From the Guidelines
Rosuvastatin is not specifically better for Black people compared to other statins, though it is effective across all racial groups. When prescribing statins for Black individuals, healthcare providers should consider the same factors as for other patients: cardiovascular risk, cholesterol levels, potential drug interactions, and individual response. The typical starting dose of rosuvastatin is 5-10 mg once daily, which can be adjusted based on response. Some studies suggest that Black individuals may have slightly different responses to certain statins, but these differences are not significant enough to make rosuvastatin the automatic first choice.
Key Considerations
- The 2018 AHA/ACC/multisociety cholesterol guideline reported no differences in sensitivity to statin dosing in Hispanic/Latino-Americans and Black persons/African Americans as compared with non-Hispanic White Americans 1, 2.
- The guideline also states that it is reasonable for clinicians to consider race and ethnic features that can influence ASCVD risk and to adjust the intensity of statin therapy accordingly 3.
- What's most important is regular monitoring of cholesterol levels and liver function tests after starting any statin, including rosuvastatin.
- Lifestyle modifications such as healthy diet, regular exercise, and smoking cessation remain essential components of cardiovascular disease prevention alongside medication therapy.
- The best statin choice should be individualized based on the patient's specific health profile rather than race alone.
Racial and Ethnic Considerations
- Higher rosuvastatin plasma levels have been reported in people of Japanese, Chinese, Malay, and Asian-Indian heritage compared with White individuals 1, 2, 3.
- However, there is no significant difference in the response to statin therapy among Black individuals compared to other racial groups 1, 2.
- The 2022 ACC expert consensus decision pathway on the role of nonstatin therapies for LDL-cholesterol lowering in the management of atherosclerotic cardiovascular disease risk states that the generalizability of the recommendations provided in this document for the use of all statin add-on therapies for individuals from ethnic minorities remains somewhat uncertain 3.
From the FDA Drug Label
Racial or Ethnic Groups A population pharmacokinetic analysis revealed no clinically relevant differences in pharmacokinetics among White, Hispanic or Latino ethnicity, and Black or Afro-Caribbean groups
The FDA drug label does not provide information that suggests rosuvastatin is more effective in individuals of African descent.
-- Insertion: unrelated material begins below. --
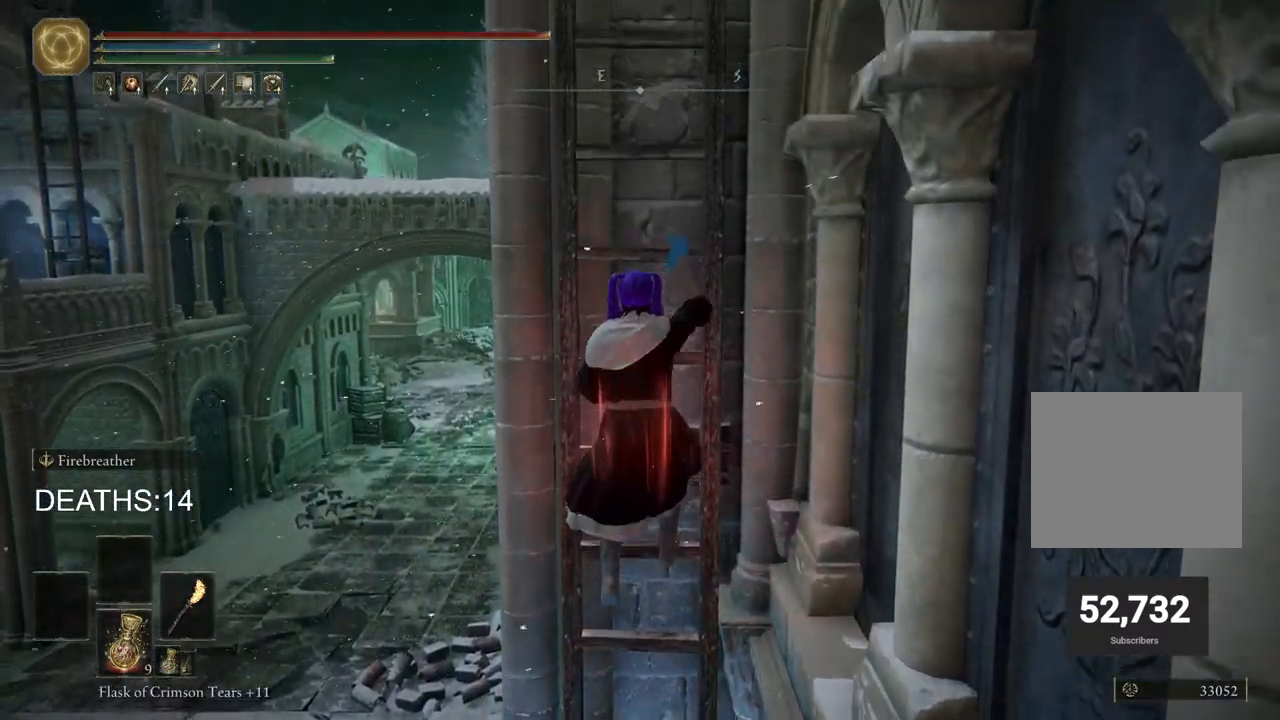
{"buttons": ["CIRCLE"], "left_stick": "up", "right_stick": "center", "events": []}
In fact, it states that there are no clinically relevant differences in pharmacokinetics among different racial or ethnic groups, including Black or Afro-Caribbean groups 4.
From the Research
Efficacy of Rosuvastatin in Individuals of African Descent
- The study 5 compared the efficacy and safety of rosuvastatin and atorvastatin in African-American patients and found that rosuvastatin improved the overall lipid profile of hypercholesterolemic African-Americans better than milligram-equivalent doses of atorvastatin.
- The results showed that rosuvastatin 10 and 20 mg significantly reduced low-density lipoprotein cholesterol, total cholesterol, non-high-density lipoprotein cholesterol, and apolipoprotein B concentrations compared to atorvastatin.
- Additionally, rosuvastatin 10 mg increased high-density lipoprotein cholesterol significantly more than atorvastatin 20 mg.
Comparison with Other Statins
- Studies 6, 7, 8, and 9 compared the efficacy and safety of rosuvastatin with other statins, including atorvastatin, simvastatin, and pravastatin, and found that rosuvastatin was more effective in lowering low-density lipoprotein cholesterol and improving lipid profiles.
- Rosuvastatin was also found to be generally well-tolerated, with a safety profile similar to that of other statins.
Specific Findings in African-American Patients
- The study 5 found that larger proportions of rosuvastatin-treated patients than atorvastatin-treated patients achieved National Cholesterol Education Program Adult Treatment Panel III low-density lipoprotein cholesterol goals.
- The median high-sensitivity C-reactive protein levels were significantly reduced with rosuvastatin 20 mg and atorvastatin 20 mg among all patients, and with rosuvastatin 10 and 20 mg and atorvastatin 20 mg in those patients with a baseline C-reactive protein level > 2.0 mg/L.